Task requirements: Go to the line that includes "vfov_deg: 16.5" and retype it, then every line after it to the end of the data, adding nothing.

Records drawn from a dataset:
——————————

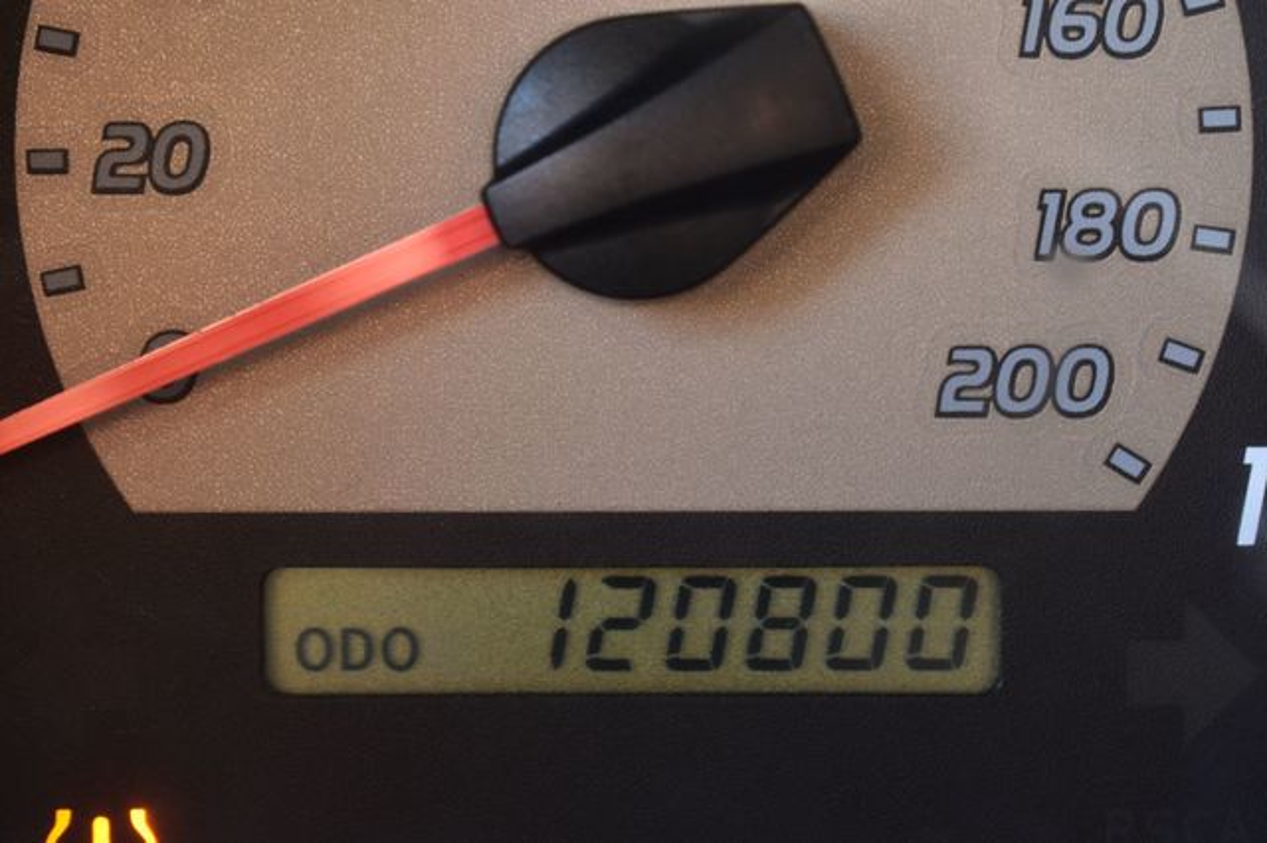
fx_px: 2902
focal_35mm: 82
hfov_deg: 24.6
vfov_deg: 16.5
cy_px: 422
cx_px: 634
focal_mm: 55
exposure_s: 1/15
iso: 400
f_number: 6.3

——————————

Answer space:
vfov_deg: 16.5
cy_px: 422
cx_px: 634
focal_mm: 55
exposure_s: 1/15
iso: 400
f_number: 6.3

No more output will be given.